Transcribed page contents
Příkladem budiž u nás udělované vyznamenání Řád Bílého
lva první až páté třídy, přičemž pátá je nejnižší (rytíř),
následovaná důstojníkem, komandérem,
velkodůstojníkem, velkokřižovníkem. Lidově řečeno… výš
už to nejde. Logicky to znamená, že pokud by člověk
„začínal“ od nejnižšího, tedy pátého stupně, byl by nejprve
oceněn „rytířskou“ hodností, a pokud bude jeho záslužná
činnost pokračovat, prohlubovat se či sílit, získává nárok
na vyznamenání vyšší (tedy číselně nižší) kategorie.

==

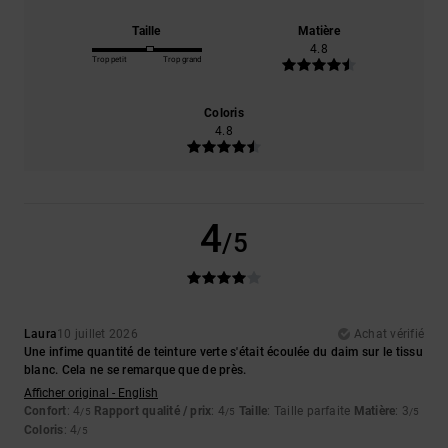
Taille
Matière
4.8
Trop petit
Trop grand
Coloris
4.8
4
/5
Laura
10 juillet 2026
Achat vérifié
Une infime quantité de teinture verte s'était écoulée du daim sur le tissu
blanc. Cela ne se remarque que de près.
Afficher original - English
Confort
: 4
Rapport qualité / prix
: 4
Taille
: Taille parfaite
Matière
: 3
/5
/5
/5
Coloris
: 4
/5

#### Work to be completed
Write out, from the lines above, only those from the line with "lva první až" to the line with "na vyznamenání vyšší", exactly as given, including the first and the last.

#### Your solution
lva první až páté třídy, přičemž pátá je nejnižší (rytíř),
následovaná důstojníkem, komandérem,
velkodůstojníkem, velkokřižovníkem. Lidově řečeno… výš
už to nejde. Logicky to znamená, že pokud by člověk
„začínal“ od nejnižšího, tedy pátého stupně, byl by nejprve
oceněn „rytířskou“ hodností, a pokud bude jeho záslužná
činnost pokračovat, prohlubovat se či sílit, získává nárok
na vyznamenání vyšší (tedy číselně nižší) kategorie.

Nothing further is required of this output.